🤖 AI Summary
ESG reports suffer from information redundancy, semantic ambiguity, and high subjectivity, undermining the reliability and interpretability of sustainability analysis. To address these challenges, we propose the first neuro-symbolic knowledge base framework tailored for corporate sustainability analysis—integrating domain-specific concept parsing, GPT-4o-based large language model reasoning, and semi-supervised label propagation, all operating in a zero-shot, plug-and-play manner. We construct the first action-oriented ESG hierarchical ontology knowledge base containing 44K triples. Experimental results demonstrate that our approach outperforms baseline methods by 26% on ESG relevance identification and by 31% on actionable recommendation generation. It enables high-precision, unsupervised disclosure text analysis and significantly enhances comprehension and generalization over long-tail ESG terminology.
📝 Abstract
Evaluating corporate sustainability performance is essential to drive sustainable business practices, amid the need for a more sustainable economy. However, this is hindered by the complexity and volume of corporate sustainability data (i.e. sustainability disclosures), not least by the effectiveness of the NLP tools used to analyse them. To this end, we identify three primary challenges - immateriality, complexity, and subjectivity, that exacerbate the difficulty of extracting insights from sustainability disclosures. To address these issues, we introduce ESGSenticNet, a publicly available knowledge base for sustainability analysis. ESGSenticNet is constructed from a neurosymbolic framework that integrates specialised concept parsing, GPT-4o inference, and semi-supervised label propagation, together with a hierarchical taxonomy.
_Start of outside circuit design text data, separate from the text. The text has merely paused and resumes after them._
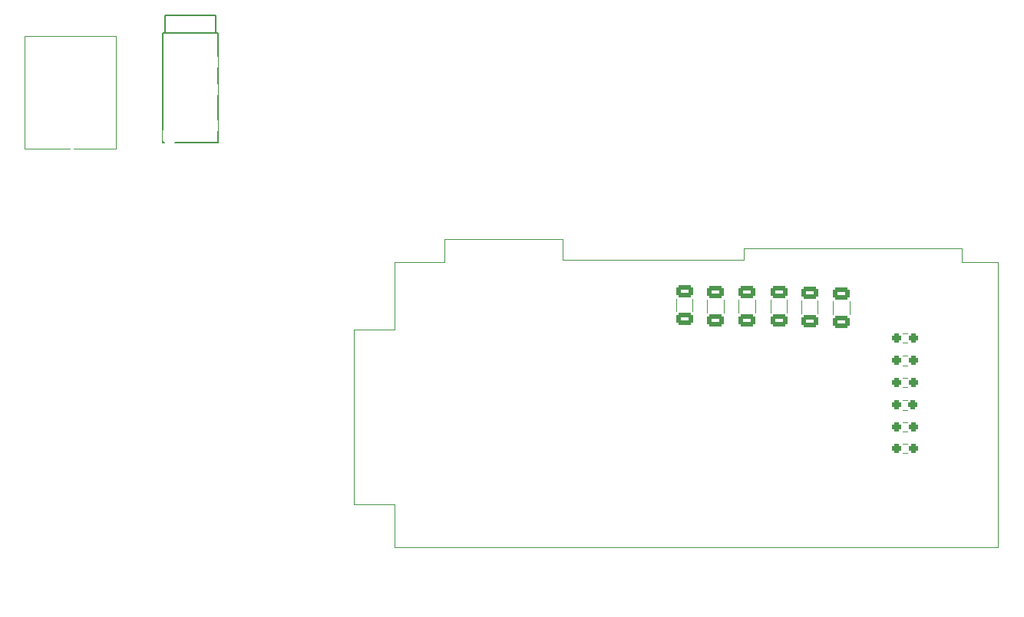
<source format=gto>
%TF.GenerationSoftware,KiCad,Pcbnew,(6.0.4)*%
%TF.CreationDate,2022-07-25T21:25:33-05:00*%
%TF.ProjectId,SchiitBox,53636869-6974-4426-9f78-2e6b69636164,rev?*%
%TF.SameCoordinates,Original*%
%TF.FileFunction,Legend,Top*%
%TF.FilePolarity,Positive*%
%FSLAX46Y46*%
G04 Gerber Fmt 4.6, Leading zero omitted, Abs format (unit mm)*
G04 Created by KiCad (PCBNEW (6.0.4)) date 2022-07-25 21:25:33*
%MOMM*%
%LPD*%
G01*
G04 APERTURE LIST*
G04 Aperture macros list*
%AMRoundRect*
0 Rectangle with rounded corners*
0 $1 Rounding radius*
0 $2 $3 $4 $5 $6 $7 $8 $9 X,Y pos of 4 corners*
0 Add a 4 corners polygon primitive as box body*
4,1,4,$2,$3,$4,$5,$6,$7,$8,$9,$2,$3,0*
0 Add four circle primitives for the rounded corners*
1,1,$1+$1,$2,$3*
1,1,$1+$1,$4,$5*
1,1,$1+$1,$6,$7*
1,1,$1+$1,$8,$9*
0 Add four rect primitives between the rounded corners*
20,1,$1+$1,$2,$3,$4,$5,0*
20,1,$1+$1,$4,$5,$6,$7,0*
20,1,$1+$1,$6,$7,$8,$9,0*
20,1,$1+$1,$8,$9,$2,$3,0*%
%AMOutline5P*
0 Free polygon, 5 corners , with rotation*
0 The origin of the aperture is its center*
0 number of corners: always 5*
0 $1 to $10 corner X, Y*
0 $11 Rotation angle, in degrees counterclockwise*
0 create outline with 5 corners*
4,1,5,$1,$2,$3,$4,$5,$6,$7,$8,$9,$10,$1,$2,$11*%
%AMOutline6P*
0 Free polygon, 6 corners , with rotation*
0 The origin of the aperture is its center*
0 number of corners: always 6*
0 $1 to $12 corner X, Y*
0 $13 Rotation angle, in degrees counterclockwise*
0 create outline with 6 corners*
4,1,6,$1,$2,$3,$4,$5,$6,$7,$8,$9,$10,$11,$12,$1,$2,$13*%
%AMOutline7P*
0 Free polygon, 7 corners , with rotation*
0 The origin of the aperture is its center*
0 number of corners: always 7*
0 $1 to $14 corner X, Y*
0 $15 Rotation angle, in degrees counterclockwise*
0 create outline with 7 corners*
4,1,7,$1,$2,$3,$4,$5,$6,$7,$8,$9,$10,$11,$12,$13,$14,$1,$2,$15*%
%AMOutline8P*
0 Free polygon, 8 corners , with rotation*
0 The origin of the aperture is its center*
0 number of corners: always 8*
0 $1 to $16 corner X, Y*
0 $17 Rotation angle, in degrees counterclockwise*
0 create outline with 8 corners*
4,1,8,$1,$2,$3,$4,$5,$6,$7,$8,$9,$10,$11,$12,$13,$14,$15,$16,$1,$2,$17*%
G04 Aperture macros list end*
%ADD10C,0.150000*%
%ADD11C,0.120000*%
%ADD12C,1.752600*%
%ADD13Outline5P,-0.900000X0.540000X-0.540000X0.900000X0.900000X0.900000X0.900000X-0.900000X-0.900000X-0.900000X0.000000*%
%ADD14Outline5P,-0.900000X0.900000X0.900000X0.900000X0.900000X-0.900000X-0.540000X-0.900000X-0.900000X-0.540000X0.000000*%
%ADD15C,4.000000*%
%ADD16RoundRect,0.237500X-0.250000X-0.237500X0.250000X-0.237500X0.250000X0.237500X-0.250000X0.237500X0*%
%ADD17C,1.500000*%
%ADD18C,4.500000*%
%ADD19C,0.800000*%
%ADD20O,1.600000X2.000000*%
%ADD21C,2.000000*%
%ADD22O,1.000000X2.750000*%
%ADD23O,2.750000X1.000000*%
%ADD24RoundRect,0.250000X0.650000X-0.412500X0.650000X0.412500X-0.650000X0.412500X-0.650000X-0.412500X0*%
G04 APERTURE END LIST*
D10*
%TO.C,*%
D11*
%TO.C,REF\u002A\u002A*%
X124045276Y-62977500D02*
X124554724Y-62977500D01*
X124045276Y-64022500D02*
X124554724Y-64022500D01*
D10*
%TO.C,J1*%
X42450000Y-20050000D02*
X42450000Y-32150000D01*
X48300000Y-20050000D02*
X48300000Y-18050000D01*
X48300000Y-18050000D02*
X42700000Y-18050000D01*
X42700000Y-20050000D02*
X42700000Y-18050000D01*
X48550000Y-20050000D02*
X42450000Y-20050000D01*
X48550000Y-20050000D02*
X48550000Y-32150000D01*
X48550000Y-32150000D02*
X42450000Y-32150000D01*
D11*
%TO.C,REF\u002A\u002A*%
X124057776Y-59122500D02*
X124567224Y-59122500D01*
X124057776Y-58077500D02*
X124567224Y-58077500D01*
X124045276Y-55677500D02*
X124554724Y-55677500D01*
X124045276Y-56722500D02*
X124554724Y-56722500D01*
X124057776Y-54222500D02*
X124567224Y-54222500D01*
X124057776Y-53177500D02*
X124567224Y-53177500D01*
X27250000Y-20375000D02*
X27250000Y-32825000D01*
X27250000Y-32825000D02*
X37250000Y-32825000D01*
X27250000Y-20375000D02*
X37250000Y-20375000D01*
X37250000Y-20375000D02*
X37250000Y-32825000D01*
X116390000Y-51048752D02*
X116390000Y-49626248D01*
X118210000Y-51048752D02*
X118210000Y-49626248D01*
X109490000Y-50911252D02*
X109490000Y-49488748D01*
X111310000Y-50911252D02*
X111310000Y-49488748D01*
X102490000Y-50873752D02*
X102490000Y-49451248D01*
X104310000Y-50873752D02*
X104310000Y-49451248D01*
X100910000Y-50773752D02*
X100910000Y-49351248D01*
X99090000Y-50773752D02*
X99090000Y-49351248D01*
X124045276Y-66422500D02*
X124554724Y-66422500D01*
X124045276Y-65377500D02*
X124554724Y-65377500D01*
X105990000Y-50911252D02*
X105990000Y-49488748D01*
X107810000Y-50911252D02*
X107810000Y-49488748D01*
X124032776Y-60577500D02*
X124542224Y-60577500D01*
X124032776Y-61622500D02*
X124542224Y-61622500D01*
X112890000Y-51011252D02*
X112890000Y-49588748D01*
X114710000Y-51011252D02*
X114710000Y-49588748D01*
X68050000Y-45300000D02*
X73550000Y-45300000D01*
X134550000Y-76800000D02*
X134550000Y-45300000D01*
X106550000Y-43800000D02*
X106550000Y-45050000D01*
X63550000Y-52800000D02*
X63550000Y-72050000D01*
X68050000Y-76800000D02*
X134550000Y-76800000D01*
X68050000Y-52800000D02*
X68050000Y-45300000D01*
X130550000Y-43800000D02*
X106550000Y-43800000D01*
X63550000Y-72050000D02*
X68050000Y-72050000D01*
X68050000Y-72050000D02*
X68050000Y-76800000D01*
X106550000Y-45050000D02*
X86550000Y-45050000D01*
X86550000Y-45050000D02*
X86550000Y-42800000D01*
X86550000Y-42800000D02*
X73550000Y-42800000D01*
X134550000Y-45300000D02*
X130550000Y-45300000D01*
X130550000Y-45300000D02*
X130550000Y-43800000D01*
X73550000Y-42800000D02*
X73550000Y-45300000D01*
X63550000Y-52800000D02*
X68050000Y-52800000D01*
%TD*%
D12*
%TO.C,*%
X133860000Y-82000000D03*
%TD*%
%TO.C,*%
X131320000Y-82000000D03*
%TD*%
%TO.C,*%
X101040000Y-82000000D03*
%TD*%
%TO.C,*%
X108660000Y-82000000D03*
%TD*%
%TO.C,*%
X126240000Y-82000000D03*
%TD*%
%TO.C,*%
X103580000Y-82000000D03*
%TD*%
D13*
%TO.C,*%
X98500000Y-82000000D03*
%TD*%
D12*
%TO.C,*%
X128780000Y-82000000D03*
%TD*%
D13*
%TO.C,*%
X123700000Y-82000000D03*
%TD*%
D12*
%TO.C,*%
X106120000Y-82000000D03*
%TD*%
%TO.C,REF\u002A\u002A*%
X105240000Y-71300000D03*
X92540000Y-71300000D03*
X102700000Y-71300000D03*
X90000000Y-71300000D03*
X95080000Y-71300000D03*
X100160000Y-71300000D03*
X77300000Y-71300000D03*
X79840000Y-71300000D03*
X82380000Y-71300000D03*
X102700000Y-73800000D03*
X97620000Y-71300000D03*
X105240000Y-73800000D03*
X84920000Y-71300000D03*
X84920000Y-73800000D03*
X107780000Y-73800000D03*
X87460000Y-73800000D03*
X110320000Y-73800000D03*
X90000000Y-73800000D03*
X110320000Y-71300000D03*
X112860000Y-71300000D03*
X115400000Y-73800000D03*
X115400000Y-71300000D03*
X95080000Y-73800000D03*
X117940000Y-71300000D03*
X97620000Y-73800000D03*
X120480000Y-71300000D03*
X120480000Y-73800000D03*
X123020000Y-73800000D03*
X123020000Y-71300000D03*
X125560000Y-73800000D03*
D14*
X87460000Y-71300000D03*
X125560000Y-71300000D03*
X117940000Y-73800000D03*
X100160000Y-73800000D03*
X107780000Y-71300000D03*
X92540000Y-73800000D03*
X112860000Y-73800000D03*
X82380000Y-73800000D03*
D12*
X77300000Y-73800000D03*
X79840000Y-73800000D03*
%TD*%
%LPC*%
%TO.C,*%
X133860000Y-82000000D03*
%TD*%
D15*
%TO.C,*%
X118000000Y-86500000D03*
%TD*%
D16*
%TO.C,REF\u002A\u002A*%
X123387500Y-63500000D03*
X125212500Y-63500000D03*
%TD*%
D17*
%TO.C,*%
X132950000Y-33550000D03*
%TD*%
D15*
%TO.C,*%
X89200000Y-102400000D03*
%TD*%
D17*
%TO.C,*%
X114300000Y-29400000D03*
%TD*%
D12*
%TO.C,*%
X131320000Y-82000000D03*
%TD*%
D18*
%TO.C,*%
X33000000Y-91000000D03*
%TD*%
D19*
%TO.C,J1*%
X45500000Y-21650000D03*
X45500000Y-28650000D03*
D20*
X47800000Y-26250000D03*
X47800000Y-23250000D03*
X43200000Y-31350000D03*
X47800000Y-30250000D03*
%TD*%
D12*
%TO.C,*%
X101040000Y-82000000D03*
%TD*%
D16*
%TO.C,REF\u002A\u002A*%
X125225000Y-58600000D03*
X123400000Y-58600000D03*
%TD*%
%TO.C,REF\u002A\u002A*%
X123387500Y-56200000D03*
X125212500Y-56200000D03*
%TD*%
D12*
%TO.C,*%
X108660000Y-82000000D03*
%TD*%
D17*
%TO.C,*%
X109050000Y-29300000D03*
%TD*%
D16*
%TO.C,REF\u002A\u002A*%
X123400000Y-53700000D03*
X125225000Y-53700000D03*
%TD*%
D21*
%TO.C,REF\u002A\u002A*%
X35750000Y-23825000D03*
X28750000Y-23825000D03*
D22*
X32500000Y-31500000D03*
D23*
X32500000Y-26300000D03*
%TD*%
D24*
%TO.C,REF\u002A\u002A*%
X117300000Y-48775000D03*
X117300000Y-51900000D03*
%TD*%
D12*
%TO.C,*%
X126240000Y-82000000D03*
%TD*%
D17*
%TO.C,*%
X125450000Y-33500000D03*
%TD*%
D24*
%TO.C,REF\u002A\u002A*%
X110400000Y-48637500D03*
X110400000Y-51762500D03*
%TD*%
%TO.C,REF\u002A\u002A*%
X103400000Y-51725000D03*
X103400000Y-48600000D03*
%TD*%
%TO.C,REF\u002A\u002A*%
X100000000Y-51625000D03*
X100000000Y-48500000D03*
%TD*%
D16*
%TO.C,REF\u002A\u002A*%
X123387500Y-65900000D03*
X125212500Y-65900000D03*
%TD*%
D17*
%TO.C,*%
X111600000Y-31700000D03*
%TD*%
D15*
%TO.C,*%
X57900000Y-102400000D03*
%TD*%
D24*
%TO.C,REF\u002A\u002A*%
X106900000Y-51762500D03*
X106900000Y-48637500D03*
%TD*%
D12*
%TO.C,*%
X103580000Y-82000000D03*
%TD*%
D13*
%TO.C,*%
X98500000Y-82000000D03*
%TD*%
D17*
%TO.C,*%
X116950000Y-31700000D03*
%TD*%
D12*
%TO.C,*%
X128780000Y-82000000D03*
%TD*%
D16*
%TO.C,REF\u002A\u002A*%
X125200000Y-61100000D03*
X123375000Y-61100000D03*
%TD*%
D13*
%TO.C,*%
X123700000Y-82000000D03*
%TD*%
D12*
%TO.C,*%
X106120000Y-82000000D03*
%TD*%
D24*
%TO.C,REF\u002A\u002A*%
X113800000Y-51862500D03*
X113800000Y-48737500D03*
%TD*%
D12*
%TO.C,REF\u002A\u002A*%
X105240000Y-71300000D03*
X92540000Y-71300000D03*
X102700000Y-71300000D03*
X90000000Y-71300000D03*
X95080000Y-71300000D03*
X100160000Y-71300000D03*
X77300000Y-71300000D03*
X79840000Y-71300000D03*
X82380000Y-71300000D03*
X102700000Y-73800000D03*
X97620000Y-71300000D03*
X105240000Y-73800000D03*
X84920000Y-71300000D03*
X84920000Y-73800000D03*
X107780000Y-73800000D03*
X87460000Y-73800000D03*
X110320000Y-73800000D03*
X90000000Y-73800000D03*
X110320000Y-71300000D03*
X112860000Y-71300000D03*
X115400000Y-73800000D03*
X115400000Y-71300000D03*
X95080000Y-73800000D03*
X117940000Y-71300000D03*
X97620000Y-73800000D03*
X120480000Y-71300000D03*
X120480000Y-73800000D03*
X123020000Y-73800000D03*
X123020000Y-71300000D03*
X125560000Y-73800000D03*
D14*
X87460000Y-71300000D03*
X125560000Y-71300000D03*
X117940000Y-73800000D03*
X100160000Y-73800000D03*
X107780000Y-71300000D03*
X92540000Y-73800000D03*
X112860000Y-73800000D03*
X82380000Y-73800000D03*
D12*
X77300000Y-73800000D03*
X79840000Y-73800000D03*
%TD*%
M02*

</source>
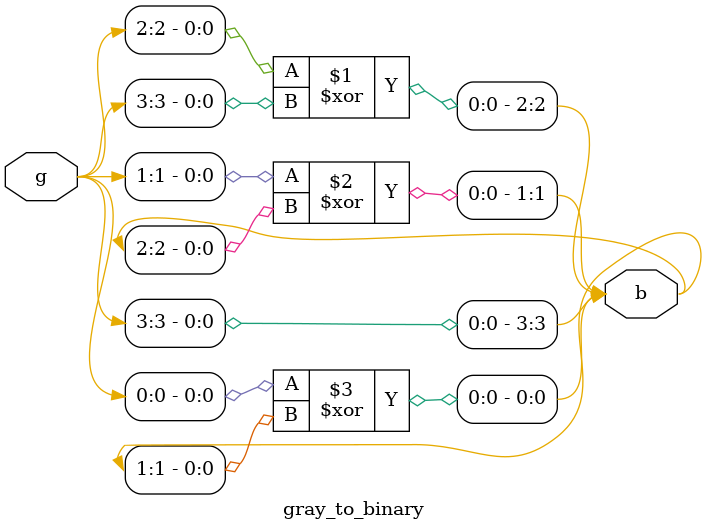
<source format=v>
`timescale 1ns / 1ps


module gray_to_binary(
    input [3:0] g,
    output [3:0] b
    );
    
    assign b[3]=g[3];
    assign b[2]=g[2]^b[3];
    assign b[1]=g[1]^b[2];
    assign b[0]=g[0]^b[1]; 
endmodule

</source>
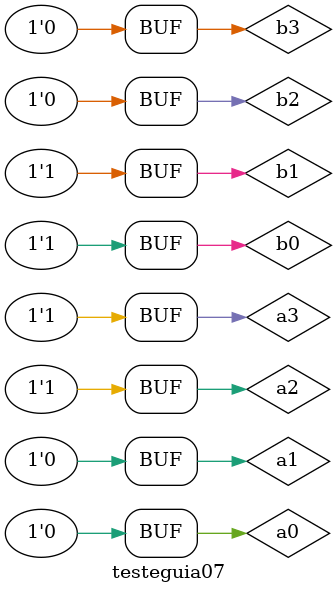
<source format=v>



module halfadder ( resto,vai1,		a,b );
	output resto,vai1;
	input a,b;
	
	xor XOR1 ( resto, 	a,b );
	and AND1 ( vai1,		a,b );
	
endmodule//halfadder

//---------------------

module fulladder ( resto,vai1,		vem1,a,b );
	output resto,vai1;
	input vem1,a,b;
	wire w1,w2,w3;
	
	xor XOR1 ( w1,			a,b);
	and AND1 ( w2,			a,b);
	xor XOR2 ( resto,		w1,vem1);
	and AND2 ( w3,			w1,vem1);
	or OR1 	( vai1,		w2,w3);
	
endmodule//fulladder

//---------------------

module completeadder ( s4,s3,s2,s1,s0,		a3,a2,a1,a0 );
	output s4,s3,s2,s1,s0;
	input a3,a2,a1,a0;
	wire w1,w2,w3,w4,w5,w6,w7,w8,w9;
	
	halfadder HALF1 ( s0,w1,	a0,1 );
	fulladder FULL1 ( s1,w2,	w1,a1,0 );
	fulladder FULL2 ( s2,w3,	w2,a2,0 );
	fulladder FULL3 ( s3,s4,	w3,a3,0 );

endmodule//completeadder

//---------------------
//--MODULO PRINCIPAL--
//---------------------

module testeguia07;
	reg a3,a2,a1,a0,  b3,b2,b1,b0;
	wire w1,w2,w3,w4,w5,w6,w7,w8,w9,w10;
	
	completeadder COMPLE1 ( w1,w2,w3,w4,w5,	 		a3,a2,a1,a0);
	completeadder COMPLE2 ( w6,w7,w8,w9,w10,	 		b3,b2,b1,b0);
	
initial begin:start
end

//---------------------
//---PARTE PRINCIPAL---
//---------------------

initial begin:main
	$display ("Guia07 - Programa1");
	$display ("Henrique Carvalho Parreira		347133\n");
	$display ("Relatorio de Testes");
	#1	a3=0;a2=0;a1=0;a0=0;  b3=0;b2=0;b1=0;b0=0;
	$monitor ("A [%b | %b %b %b] => %b-Ac-[%b | %b %b %b] 	B[%b | %b %b %b] => %b-Bc[%b | %b %b %b]", a3,a2,a1,a0,		 w1,w2,w3,w4,w5,			b3,b2,b1,b0,			w6,w7,w8,w9,w10 );
	#1 a0 = 1;
	#1 b0 = 1;
	#1 a0 = 0; a1 = 1; b2 = 1;
	#1 a2=1; a3=1; a1=0; b2=0; b1=1; b0=1;
	
end
endmodule


//---------------------
//-RELATORIO DE TESTES-
//---------------------
/*
	 A [0 | 0 0 0] => 0-Ac-[0 | 0 0 1] 	B[0 | 0 0 0] => 0-Bc[0 | 0 0 1]
    A [0 | 0 0 1] => 0-Ac-[0 | 0 1 0] 	B[0 | 0 0 0] => 0-Bc[0 | 0 0 1]
    A [0 | 0 0 1] => 0-Ac-[0 | 0 1 0] 	B[0 | 0 0 1] => 0-Bc[0 | 0 1 0]
    A [0 | 0 1 0] => 0-Ac-[0 | 0 1 1] 	B[0 | 1 0 1] => 0-Bc[0 | 1 1 0]
    A [1 | 1 0 0] => 0-Ac-[1 | 1 0 1] 	B[0 | 0 1 1] => 0-Bc[0 | 1 0 0]
*/
</source>
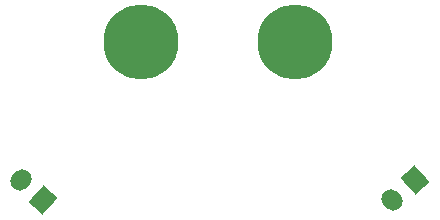
<source format=gbr>
%TF.GenerationSoftware,KiCad,Pcbnew,7.0.9-7.0.9~ubuntu22.04.1*%
%TF.CreationDate,2023-12-28T22:57:33-08:00*%
%TF.ProjectId,kraken-can-adapter,6b72616b-656e-42d6-9361-6e2d61646170,1*%
%TF.SameCoordinates,Original*%
%TF.FileFunction,Soldermask,Top*%
%TF.FilePolarity,Negative*%
%FSLAX46Y46*%
G04 Gerber Fmt 4.6, Leading zero omitted, Abs format (unit mm)*
G04 Created by KiCad (PCBNEW 7.0.9-7.0.9~ubuntu22.04.1) date 2023-12-28 22:57:33*
%MOMM*%
%LPD*%
G01*
G04 APERTURE LIST*
G04 Aperture macros list*
%AMHorizOval*
0 Thick line with rounded ends*
0 $1 width*
0 $2 $3 position (X,Y) of the first rounded end (center of the circle)*
0 $4 $5 position (X,Y) of the second rounded end (center of the circle)*
0 Add line between two ends*
20,1,$1,$2,$3,$4,$5,0*
0 Add two circle primitives to create the rounded ends*
1,1,$1,$2,$3*
1,1,$1,$4,$5*%
%AMRotRect*
0 Rectangle, with rotation*
0 The origin of the aperture is its center*
0 $1 length*
0 $2 width*
0 $3 Rotation angle, in degrees counterclockwise*
0 Add horizontal line*
21,1,$1,$2,0,0,$3*%
G04 Aperture macros list end*
%ADD10C,6.350000*%
%ADD11RotRect,1.600200X1.905000X222.500000*%
%ADD12HorizOval,1.600200X-0.102960X0.112361X0.102960X-0.112361X0*%
%ADD13RotRect,1.600200X1.905000X137.500000*%
%ADD14HorizOval,1.600200X0.102960X0.112361X-0.102960X-0.112361X0*%
G04 APERTURE END LIST*
D10*
%TO.C,J4*%
X99745307Y-110386204D03*
%TD*%
%TO.C,J3*%
X112750107Y-110386204D03*
%TD*%
D11*
%TO.C,J1*%
X122903191Y-122030605D03*
D12*
X121030507Y-123746604D03*
%TD*%
D13*
%TO.C,J2*%
X91464907Y-123746604D03*
D14*
X89592223Y-122030605D03*
%TD*%
M02*

</source>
This approach culminates in a structured knowledge base of 44k knowledge triplets - ('halve carbon emission', supports, 'emissions control'), for effective sustainability analysis. Experiments indicate that ESGSenticNet, when deployed as a lexical method, more effectively captures relevant and actionable sustainability information from sustainability disclosures compared to state of the art baselines. Besides capturing a high number of unique ESG topic terms, ESGSenticNet outperforms baselines on the ESG relatedness and ESG action orientation of these terms by 26% and 31% respectively. These metrics describe the extent to which topic terms are related to ESG, and depict an action toward ESG. Moreover, when deployed as a lexical method, ESGSenticNet does not require any training, possessing a key advantage in its simplicity for non-technical stakeholders.